One of the fiercest legislative races going on right now is the Kathy Miles-Angie Buhl race in District 15.
Between them the candidates have raised more than $45,000 for the election battle, plus more money from outside groups.
Where’s that money coming from? Are Democratic postcards accurate to refer to “Republicans backing Kathy Miles”? To the campaign finance reports!
I put Mile’s donations into a spreadsheet for easy viewing. (Side note: the “Export to CSV” function on Secretary of State Jason Gant’s website is so terrible as to be almost useless. It generates a spreadsheet file, alright, but one that’s oriented horizontally and stretches several hundred columns.) You can view that here.
A lot of that is from corporate and trade association political action committees. But there is $250 from state Sen. Dan Lederman’s Rushmore PAC, $500 from Sen. Russell Olson’s campaign, $1,000 from former state Sen. Lee Schoenbeck’s wife Donna, $500 from state Sen. Corey Brown, $250 from state Sen. Ryan Maher, $200 from former Lt. Gov. Steve Kirby and $110 from state House candidate Don Haggar. All are Republicans. (There’s also other donations from names I don’t recognize.)
What about the Sioux Falls Works PAC that’s been funding the attacks on Buhl?
Here’s its campaign finance report. It’s got a $600 donation from the Rushmore PAC, a $1,700 donation from the PAC chairman T.J. Nelson and $670 in small-money, unitemized donations.
Coincidentally or not, in my examination of the South Dakota Republican Party’s federal campaign finance report, I noticed they paid one T.J. Nelson $1,700 for “candidate research for state offices,” the exact same amount Nelson later donated to his anti-Buhl PAC.
So is Miles being backed by Republicans? She’s got plenty of support from nonpartisan sources, but she also does have plenty of support from prominent Republicans.
Now, Buhl. Click here to view the following in spreadsheet format.
According to her campaign finance report, she has $2,850 in unitemized donations. Three individuals gave her enough money to be itemized: Jon Hoadley of Kalamazoo, Michigan; Tim Gill of Denver; and William Smith of Washington, D.C.
Hoadley is the former director of the pro-gay-rights Stonewall Democrats. Gill founded software giant Quark and has since spent his millions lobbying to support gay rights around the country. I don’t know who Smith is.

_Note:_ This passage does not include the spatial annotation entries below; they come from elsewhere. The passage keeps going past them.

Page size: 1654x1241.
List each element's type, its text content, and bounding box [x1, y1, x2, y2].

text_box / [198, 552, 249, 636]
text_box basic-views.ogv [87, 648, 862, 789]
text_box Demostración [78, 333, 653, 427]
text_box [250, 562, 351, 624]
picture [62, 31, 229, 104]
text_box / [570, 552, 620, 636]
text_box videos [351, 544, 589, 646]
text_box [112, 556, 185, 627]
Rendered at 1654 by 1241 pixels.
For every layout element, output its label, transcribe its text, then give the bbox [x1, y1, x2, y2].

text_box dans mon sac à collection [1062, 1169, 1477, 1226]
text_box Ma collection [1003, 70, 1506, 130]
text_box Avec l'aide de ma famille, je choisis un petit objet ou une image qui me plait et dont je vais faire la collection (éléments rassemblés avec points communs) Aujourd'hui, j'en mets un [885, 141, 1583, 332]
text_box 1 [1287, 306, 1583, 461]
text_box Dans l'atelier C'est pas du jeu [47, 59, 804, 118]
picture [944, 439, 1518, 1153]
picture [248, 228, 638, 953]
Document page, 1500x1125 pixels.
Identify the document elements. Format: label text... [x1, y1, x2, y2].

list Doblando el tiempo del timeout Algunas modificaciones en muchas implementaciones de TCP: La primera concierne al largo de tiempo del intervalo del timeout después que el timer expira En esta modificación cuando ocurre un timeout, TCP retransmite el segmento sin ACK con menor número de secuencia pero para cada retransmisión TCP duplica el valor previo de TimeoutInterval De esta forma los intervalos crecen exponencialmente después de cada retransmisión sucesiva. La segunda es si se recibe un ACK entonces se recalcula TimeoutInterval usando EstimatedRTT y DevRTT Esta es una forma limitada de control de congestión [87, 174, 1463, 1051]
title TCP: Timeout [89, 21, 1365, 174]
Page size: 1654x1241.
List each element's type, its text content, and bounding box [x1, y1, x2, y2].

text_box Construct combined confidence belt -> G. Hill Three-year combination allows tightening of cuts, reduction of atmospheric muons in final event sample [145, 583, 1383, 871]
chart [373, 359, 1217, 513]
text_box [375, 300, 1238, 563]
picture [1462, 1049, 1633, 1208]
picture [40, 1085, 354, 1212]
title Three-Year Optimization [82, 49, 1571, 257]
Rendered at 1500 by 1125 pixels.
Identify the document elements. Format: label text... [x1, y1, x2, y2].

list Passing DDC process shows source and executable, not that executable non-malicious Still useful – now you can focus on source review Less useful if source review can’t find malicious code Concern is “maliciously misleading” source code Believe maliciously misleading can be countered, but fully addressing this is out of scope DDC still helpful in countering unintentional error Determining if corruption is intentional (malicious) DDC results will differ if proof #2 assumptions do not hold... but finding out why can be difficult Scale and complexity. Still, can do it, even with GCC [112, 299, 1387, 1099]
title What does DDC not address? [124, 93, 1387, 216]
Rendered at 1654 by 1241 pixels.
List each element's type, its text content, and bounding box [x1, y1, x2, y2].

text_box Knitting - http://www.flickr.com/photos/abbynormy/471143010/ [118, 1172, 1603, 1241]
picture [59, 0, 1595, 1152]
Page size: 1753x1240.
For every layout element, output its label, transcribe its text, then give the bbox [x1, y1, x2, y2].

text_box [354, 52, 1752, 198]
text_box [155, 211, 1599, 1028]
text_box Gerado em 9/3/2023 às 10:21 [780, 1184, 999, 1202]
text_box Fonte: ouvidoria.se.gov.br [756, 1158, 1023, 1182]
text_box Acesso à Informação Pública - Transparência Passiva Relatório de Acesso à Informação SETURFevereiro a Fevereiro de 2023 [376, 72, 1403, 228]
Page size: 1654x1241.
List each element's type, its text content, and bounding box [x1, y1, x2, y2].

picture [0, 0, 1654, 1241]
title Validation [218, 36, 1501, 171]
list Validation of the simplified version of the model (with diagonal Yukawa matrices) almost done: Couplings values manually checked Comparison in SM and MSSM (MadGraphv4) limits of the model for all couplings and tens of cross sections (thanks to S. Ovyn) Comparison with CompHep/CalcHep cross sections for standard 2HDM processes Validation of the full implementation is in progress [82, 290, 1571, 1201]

From PACs, Buhl has received some corporate contributions (Altria, AT&T), got $8,000 from the DakotaWomen PAC (mission: “to support feminist candidates and causes in South Dakota”), $2,000 from Equality South Dakota (“to further the interests of LGBT individuals and groups within South Dakota”), $2,200 from the South Dakota Education Association PAC, $1,000 from the local Minnehaha Democratic Forum and $1,000 from the pro-abortion rights federal PAC EMILY’s List.
Buhl also got $16,308.53 from ActBlue South Dakota, which is an online tool designed to help raise money online for Democratic candidates. How does it work? From a CBS News report:
the cost of processing… micro-donations is often prohibitive for smaller-scale campaigns, given the high processing fees for credit card payments. ActBlue gets around this obstacle by bundling small donations made through the site and writing one check to the campaign. People can donate to virtually any Democratic candidate, no matter if they’re running for president, Senate, House, or governor or state legislature in one of the 25 states without state restrictions on campaign finance.
Here’s ActBlue South Dakota’s campaign finance page, where you can see all the donors to the group and all the donations it’s made. Unfortunately, you can’t see which donors were giving to which candidates. (You’ll need to click through to the reports; the summary page hasn’t been updated since the pre-primary report.)
How does this all add up? Buhl’s raised $35,583.10. Miles has raised $10,280.